Selected passage:

it started out normal enough but raining. that wasnt a big deal. i had heard a few times on the news that it may snow today but that it would never stick.
we dont get much snow in the south and i have to say thank God for that. snow is beautiful yes but thats about it.

by 11am it was still raining and the wind was howling through our windows. i told my 6 year old daughter that i doubt very seriously it will snow. she and i went to shower and wash our hair. my 17 year old daughter had clogged the toilet in the smaller bathroom and it had overflowed causing a disaster in there so as soon as i had finished showering and dressing i was going to head to the store to buy another plunger to replace our missing one (how does one lose a plunger?). kylee had also spent the previous night coughing incessantly so i needed cough medicine also.

i walked by the living room window but stopped abruptly. i thought, "wow that rain looks weird". then i realized it wasnt rain but SNOW. huge flakes drifting down heavily. i told my daughters to look out of the window because i knew they would be thrilled. of course they were, and they ran to tell their 3 brothers! i thought my cat would be interested too but she nearly shredded the skin on my arms trying to get back into the house!! (btw..happy birthday kitty. she is 1 today. she received a lovely new pink, faux diamond studded collar with a jingly bell on it and kitty treats).

by the time i got out of the house and drove to the store, everything was coated in white and my car was sliding around in various directions! i got the few things i needed and headed out and it was even worse. my car was covered in snow and i couldnt even back out.

now you have to know that southerners cannot drive in snow. that just aint happening! we're total blooming idiots. somehow i worked my little car out of that spot and headed slowly home. i saw an absolutely stunning display of whiteness at a little park and i drove closer to it so that my daughters could see and lo and behold if i didnt get REALLY stuck there. i put my car in forward and reverse...tires spinning....car sliding and twisting in ways that i wasnt turning it while a policeman sat nearby obviously amused at my efforts. finally somehow i got out of that mess and vowed to go straight home.

the snow got heavier and heavier and it got colder and colder. huge limbs started snapping off of trees. my lights started flickering. i looked out of my window to see a massive pool of red in the snow. WTH?? my sons and their friends had been having a snowball fight and one of the friends threw a tightly packed snowball at the other friends NOSE and it had bled out into the snow.

i decided to charge my battery on my cell phone and turned the heat up high to warm the house more just in case we lost power and no sooner had i done that......lights out! no power. i was talking to Elji by cell phone. we decided i should venture again to the nearest store to get candles and supplements before it got dark in case the power was not restored. all of my older children had ventured out with their friends. at least they were enjoying themselves.

i trudged out with kylee. where was my car!!?? all the cars were totally covered in white so i had to wipe the snow to find my red paint. we got in but i was able to only back halfway out into the street before it got stuck again. this time i coudnt get it to go forward or backwards. and when i did try, it would start to slide sideways into the next car. my next door neighbors heard the motor revving so they came out and pushed my car back into its parking place. they also gave me candles and matches! so kylee and i went back inside and bundled together under a few blankets. slowly everyone started coming back home which was a relief for me.

finally after a few hours, the power was restored and i was able to warm the house again and cook. the lights have flickered several times since then but ive prayed and kept my fingers crossed.

i had to cancel my work day since i drive an hour away to a mountainous area. i wasnt about to try to make that at 5am.

then poor kylee. she has not stopped coughing and couldnt sleep. and because she couldnt sleep, i couldnt sleep. and because i couldnt sleep, im here blogging about it instead!

its now 2am and there are only 2 things i want right now....to go to sleep and to wake up tomorrow to see the snow melting!

Activity A: In the snow-day post, how old did the cat turn on that day?
Activity B: Please reproduce the snow-day post from "by 11am it was" to "cough medicine also.".
Activity C: Summarize the snow-day post in two sentences.

Provided information:

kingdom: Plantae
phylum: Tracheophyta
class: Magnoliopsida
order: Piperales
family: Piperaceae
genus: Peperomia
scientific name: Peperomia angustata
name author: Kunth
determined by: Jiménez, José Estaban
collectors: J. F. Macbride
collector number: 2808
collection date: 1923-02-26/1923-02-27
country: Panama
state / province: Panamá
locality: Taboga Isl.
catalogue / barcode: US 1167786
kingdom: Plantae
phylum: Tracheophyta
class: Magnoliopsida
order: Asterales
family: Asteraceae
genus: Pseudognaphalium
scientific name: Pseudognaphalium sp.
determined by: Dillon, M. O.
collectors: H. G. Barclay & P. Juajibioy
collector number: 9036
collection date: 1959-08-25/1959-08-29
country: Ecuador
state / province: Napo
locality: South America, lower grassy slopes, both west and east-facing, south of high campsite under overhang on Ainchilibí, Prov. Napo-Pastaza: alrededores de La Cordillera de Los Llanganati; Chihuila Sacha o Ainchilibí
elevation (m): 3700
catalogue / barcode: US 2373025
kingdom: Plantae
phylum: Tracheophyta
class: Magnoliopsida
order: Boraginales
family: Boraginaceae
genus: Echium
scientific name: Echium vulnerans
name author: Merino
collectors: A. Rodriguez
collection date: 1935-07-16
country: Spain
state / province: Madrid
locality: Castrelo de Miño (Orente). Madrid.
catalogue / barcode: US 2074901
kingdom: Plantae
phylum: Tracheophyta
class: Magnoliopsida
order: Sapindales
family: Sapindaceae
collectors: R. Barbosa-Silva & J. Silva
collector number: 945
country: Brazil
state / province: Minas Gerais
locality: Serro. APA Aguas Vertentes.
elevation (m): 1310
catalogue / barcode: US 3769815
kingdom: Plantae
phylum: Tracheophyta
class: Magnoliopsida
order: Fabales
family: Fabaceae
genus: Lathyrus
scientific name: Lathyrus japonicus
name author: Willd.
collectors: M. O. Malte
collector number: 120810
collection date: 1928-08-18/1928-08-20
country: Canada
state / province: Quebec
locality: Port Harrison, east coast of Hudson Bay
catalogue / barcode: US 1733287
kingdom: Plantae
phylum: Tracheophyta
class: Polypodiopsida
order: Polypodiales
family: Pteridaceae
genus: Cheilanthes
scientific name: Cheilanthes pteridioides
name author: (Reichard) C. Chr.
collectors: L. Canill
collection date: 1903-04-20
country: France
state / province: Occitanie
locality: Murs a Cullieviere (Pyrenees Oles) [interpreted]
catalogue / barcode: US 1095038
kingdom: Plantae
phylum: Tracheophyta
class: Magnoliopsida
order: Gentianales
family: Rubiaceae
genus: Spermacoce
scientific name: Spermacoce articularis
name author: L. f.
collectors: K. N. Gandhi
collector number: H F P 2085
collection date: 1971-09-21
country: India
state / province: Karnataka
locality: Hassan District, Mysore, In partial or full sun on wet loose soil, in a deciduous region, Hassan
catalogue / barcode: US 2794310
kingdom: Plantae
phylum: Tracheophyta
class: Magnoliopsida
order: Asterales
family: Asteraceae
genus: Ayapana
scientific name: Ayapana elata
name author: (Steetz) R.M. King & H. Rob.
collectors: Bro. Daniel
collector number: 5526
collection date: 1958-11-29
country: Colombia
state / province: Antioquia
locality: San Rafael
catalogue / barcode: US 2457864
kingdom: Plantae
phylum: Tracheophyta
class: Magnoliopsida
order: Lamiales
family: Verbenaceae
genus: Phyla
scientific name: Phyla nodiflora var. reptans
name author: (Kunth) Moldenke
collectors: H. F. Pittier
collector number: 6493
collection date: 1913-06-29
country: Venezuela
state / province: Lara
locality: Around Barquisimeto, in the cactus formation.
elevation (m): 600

Worked solution A: One year old.

Worked solution B:
by 11am it was still raining and the wind was howling through our windows. i told my 6 year old daughter that i doubt very seriously it will snow. she and i went to shower and wash our hair. my 17 year old daughter had clogged the toilet in the smaller bathroom and it had overflowed causing a disaster in there so as soon as i had finished showering and dressing i was going to head to the store to buy another plunger to replace our missing one (how does one lose a plunger?). kylee had also spent the previous night coughing incessantly so i needed cough medicine also.

Worked solution C: A heavy snowfall the writer had doubted would come left the car stuck at a little park and later halfway out into the street, until neighbors pushed it back into its parking place and gave the writer candles and matches. The power was out for a few hours, the next work day was canceled, and at 2am the writer was still awake because Kylee could not stop coughing.